The role of Schulz?: Cum-Ex financial scandal turns into a TV series

A role for Schulz?
Cum-Ex financial scandal becomes a TV series

In a previous stock scandal, legions of prosecutors investigated how the Treasury Department’s billions were duped. Now the director also takes the bulky material. However, it remains unclear whether Chancellor Schultz will also play a role in the script.

The cum-ex stock deal scandal is set to be shot as a series. According to the announcement, Berlin-based television and film production company Aikon acquired the rights to the non-fiction film “Under the Eyes of the State” by investigative journalist Massimo Bognani last year.
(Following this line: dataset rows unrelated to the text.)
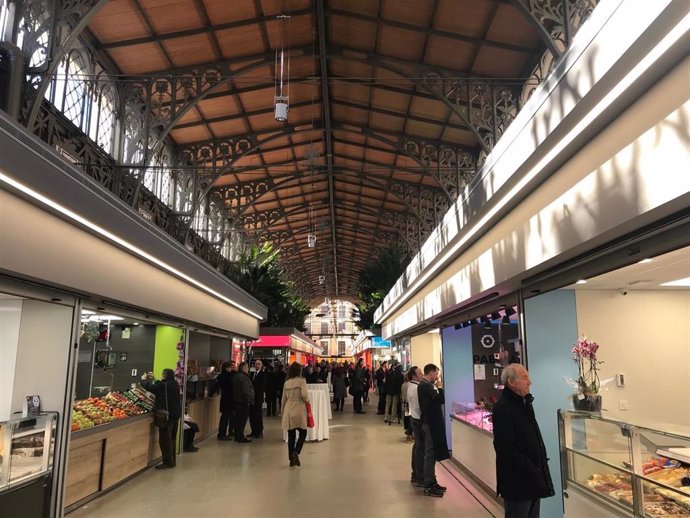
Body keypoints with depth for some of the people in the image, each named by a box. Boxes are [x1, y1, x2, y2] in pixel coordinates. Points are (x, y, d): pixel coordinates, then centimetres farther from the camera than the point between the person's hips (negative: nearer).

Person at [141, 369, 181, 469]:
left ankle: (168, 462, 4)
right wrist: (152, 379, 25)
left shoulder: (163, 385, -20)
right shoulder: (175, 384, 5)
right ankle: (172, 460, 27)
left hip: (167, 415, -9)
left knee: (164, 439, 0)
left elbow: (148, 387, -11)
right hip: (176, 414, 9)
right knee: (172, 438, 18)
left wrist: (144, 380, 8)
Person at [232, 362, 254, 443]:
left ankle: (237, 436, 20)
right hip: (243, 401, -10)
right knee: (243, 419, -5)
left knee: (238, 418, 14)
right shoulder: (243, 377, -18)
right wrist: (248, 400, -16)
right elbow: (246, 390, -21)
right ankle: (240, 437, -3)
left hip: (237, 400, 10)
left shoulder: (236, 376, 14)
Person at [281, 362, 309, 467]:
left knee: (291, 435, 10)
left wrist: (283, 410, 23)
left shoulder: (287, 383, 8)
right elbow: (304, 394, -20)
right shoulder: (301, 381, -8)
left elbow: (283, 399, 13)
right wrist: (307, 400, 1)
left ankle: (291, 459, 12)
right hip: (299, 410, -5)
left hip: (288, 411, 5)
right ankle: (296, 452, -13)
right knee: (303, 433, 7)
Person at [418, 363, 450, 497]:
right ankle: (428, 486, 4)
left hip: (430, 422, 11)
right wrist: (439, 387, -9)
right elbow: (441, 400, -21)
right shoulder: (425, 386, -20)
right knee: (430, 454, -3)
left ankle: (431, 482, 26)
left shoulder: (425, 385, 12)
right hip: (430, 424, -11)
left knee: (431, 454, 16)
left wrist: (436, 388, 4)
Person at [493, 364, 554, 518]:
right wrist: (530, 469, -20)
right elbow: (505, 449, -23)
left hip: (533, 476, 9)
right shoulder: (502, 408, -21)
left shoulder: (524, 402, 10)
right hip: (517, 481, -9)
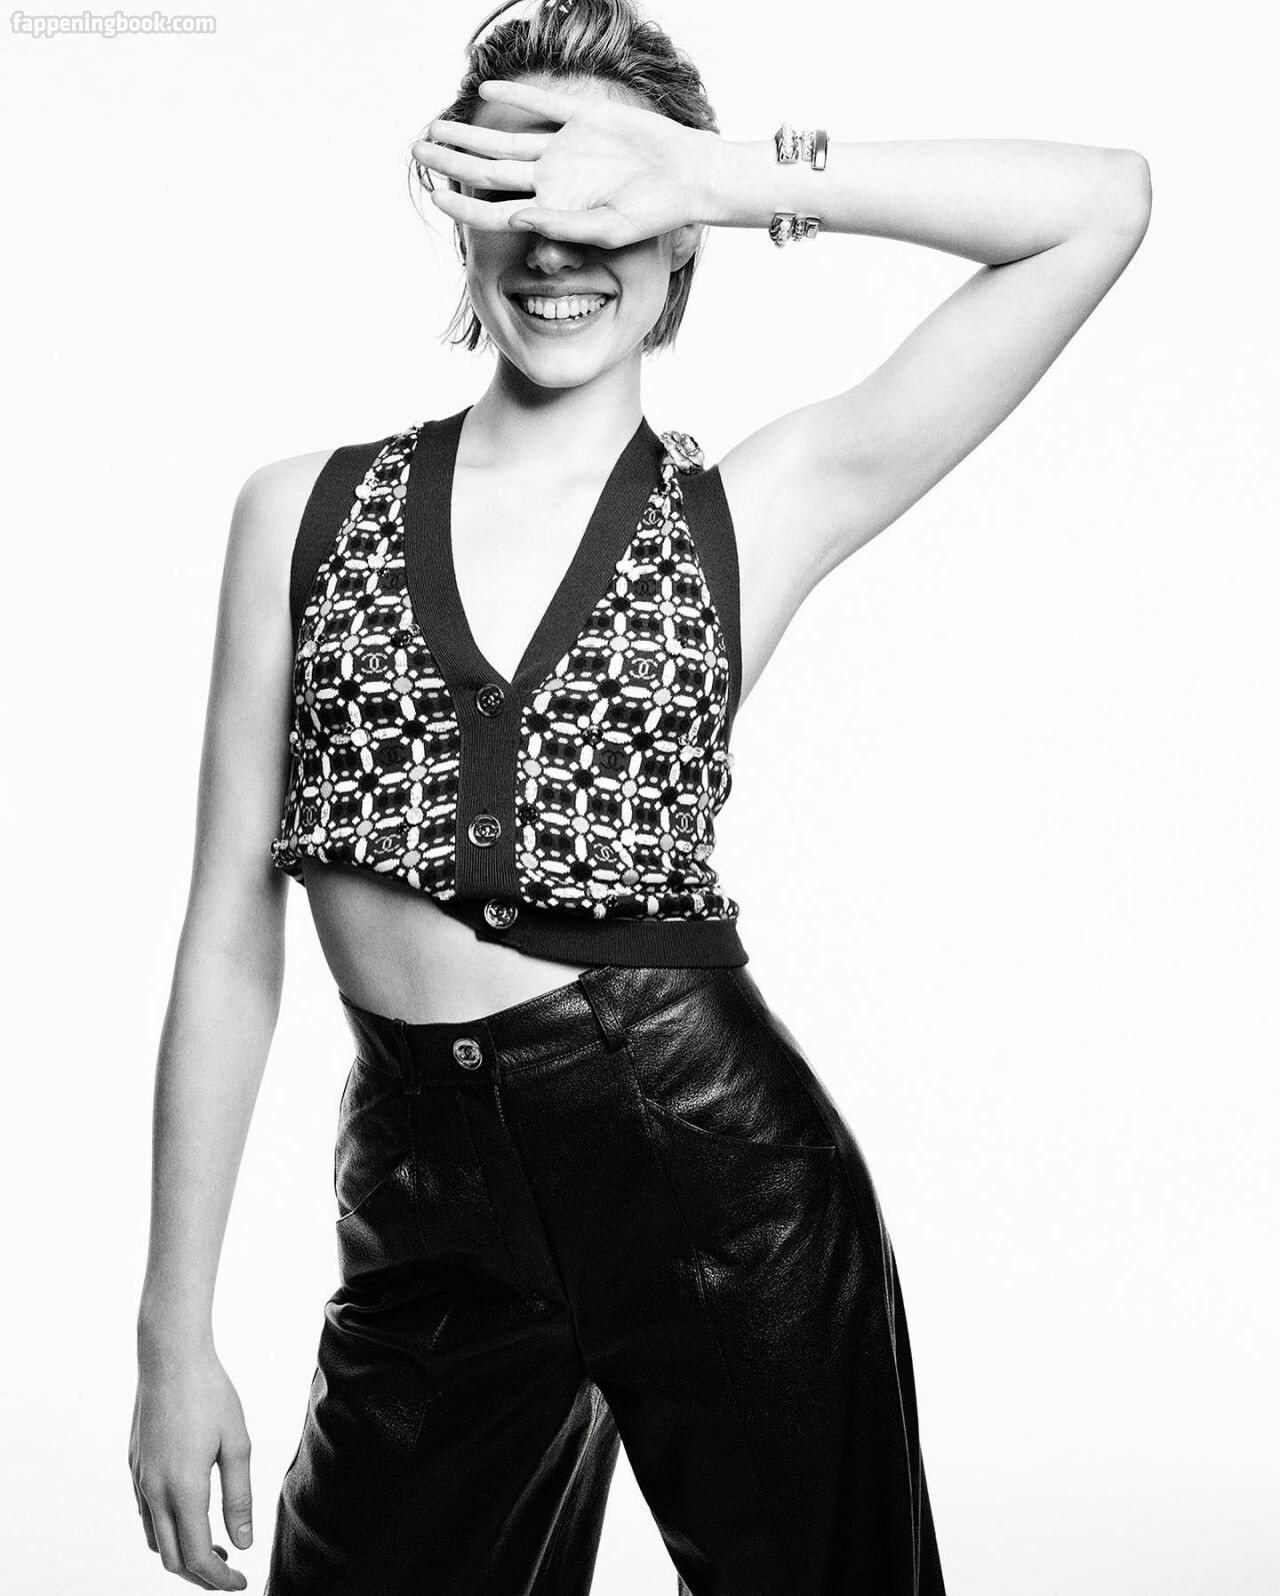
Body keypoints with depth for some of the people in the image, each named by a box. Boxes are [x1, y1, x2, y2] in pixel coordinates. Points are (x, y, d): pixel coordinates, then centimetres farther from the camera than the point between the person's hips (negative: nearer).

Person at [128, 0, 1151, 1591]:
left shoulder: (761, 508, 1)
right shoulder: (302, 510, 4)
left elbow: (1105, 203, -5)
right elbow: (233, 932, 3)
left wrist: (720, 177, -11)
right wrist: (175, 1335, 3)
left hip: (717, 1171, -1)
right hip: (429, 1221, 2)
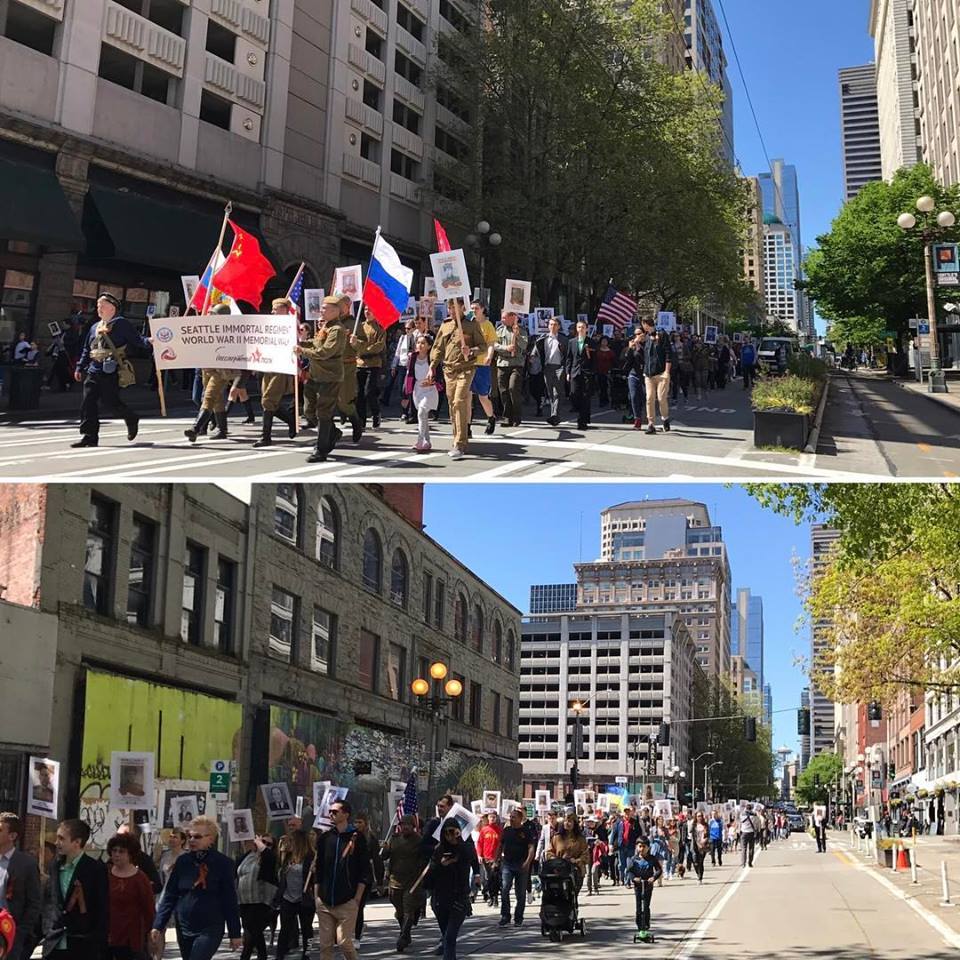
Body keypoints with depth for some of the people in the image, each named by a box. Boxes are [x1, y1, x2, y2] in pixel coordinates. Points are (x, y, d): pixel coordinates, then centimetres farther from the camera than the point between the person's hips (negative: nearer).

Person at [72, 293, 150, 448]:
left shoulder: (121, 324, 0)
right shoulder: (94, 327, 21)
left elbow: (136, 340, -4)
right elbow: (87, 350, 26)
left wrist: (148, 342, -21)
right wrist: (80, 367, 24)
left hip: (112, 371, -7)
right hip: (94, 370, 7)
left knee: (110, 400, -7)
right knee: (88, 402, -2)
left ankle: (131, 419, 21)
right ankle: (89, 436, 0)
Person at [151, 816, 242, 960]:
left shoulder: (223, 863, -7)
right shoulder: (183, 861, 2)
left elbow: (230, 901, -5)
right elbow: (169, 896, 6)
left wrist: (235, 934, -3)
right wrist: (158, 926, 0)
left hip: (210, 930, -4)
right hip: (184, 928, 5)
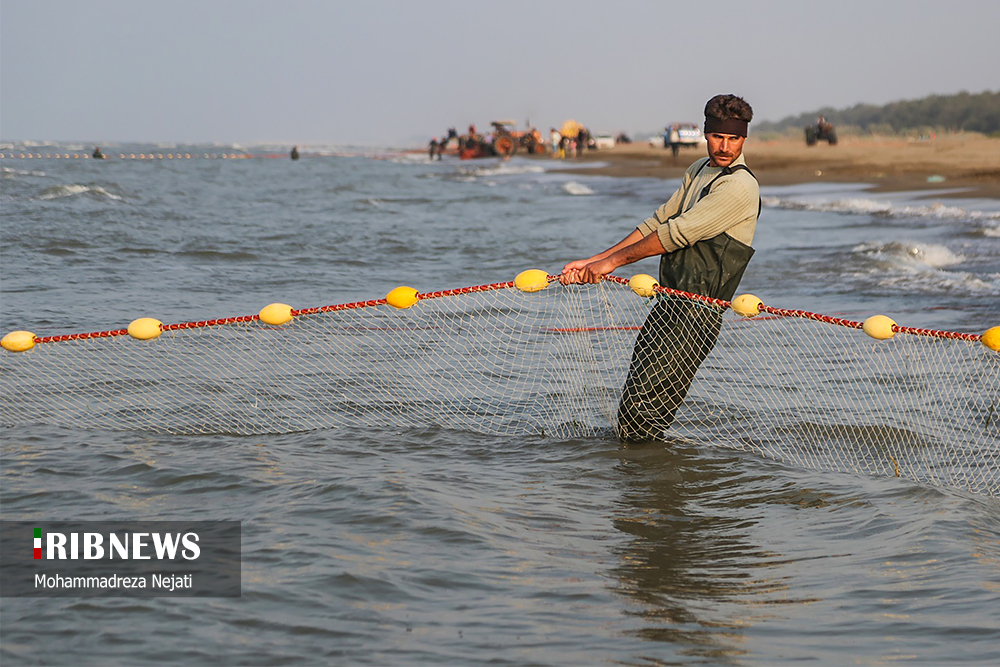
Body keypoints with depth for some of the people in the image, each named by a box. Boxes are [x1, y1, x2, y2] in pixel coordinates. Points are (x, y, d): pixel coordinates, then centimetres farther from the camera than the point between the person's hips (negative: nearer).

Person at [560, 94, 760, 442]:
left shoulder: (739, 186, -13)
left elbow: (677, 233, -17)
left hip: (695, 312, -8)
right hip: (668, 303, 8)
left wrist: (613, 261, -11)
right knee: (635, 399, 10)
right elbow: (658, 222, 15)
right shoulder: (698, 170, 16)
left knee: (640, 408, -12)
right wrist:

Direct development cooperation with Bognanni is also planned. The working title is “Vice President/Former – Don’t Care”. The idea for the series came from Nikki Stein, who also wrote screenplays.

Ernst Ludwig Ganzert, Producer of Aikon, said: “Our series tells the true story of a group of distinguished people who work around the world, who already have it all, but still want more in a mixture of greed and arrogance. Which is at first private only seems clever, quickly What becomes immoral and ultimately leads directly to organized crime.” The announcement did not say where the series will be broadcast or aired later.

In cum-ex deals, banks and other financial players have pushed stock with dividends (“cum”) and undivided rights (“ex”) back and forth around the dividend date. The purpose of the confusion was to recover unpaid taxes. According to estimates, the German state lost as a result a double-digit amount in the billions. Cum-Ex peaked between 2006 and 2012. Several courts and prosecutors have dealt with the scandal for years.

Strat Scholes Reports

The announcement did not say whether Chancellor Olaf Schultz had a role in the script. Just last Friday, famous Hamburg criminal lawyer Gerhard Strati filed a criminal complaint against Schulz, the former mayor of Hamburg, in connection with the Warburg Bank implicated in the “Com-X” scandal. The declaration is also directed against Scholz’s successor in the city council, Peter Tschentscher. In a letter to the Hamburg Prosecutor, the lawyer accuses SPD politicians of aiding and abetting tax evasion, and Schultz also accuses him of making false, unsworn statements. The Attorney General confirmed its receipt.

Deputy government spokesman Wolfgang Buechner said that Schulz has repeatedly commented on the facts. In this regard, the chancellor is “calm” about everything else. Schulze has long dismissed the suspicion that as mayor he influenced Warburg’s tax treatment – as did Chencher.

In the nearly 40-page ad, Strate explains that the Hamburg tax authorities should not have held back on capital gains taxes erroneously paid in 2016 based on knowledge already available about Warburg Bank “cum-ex” transactions. The waiver made with the approval of then-Financial Senator Tschentscher was not a “strict statutory decision” but an arbitrary act – assessed under criminal law as an aid to tax evasion (…)” – old.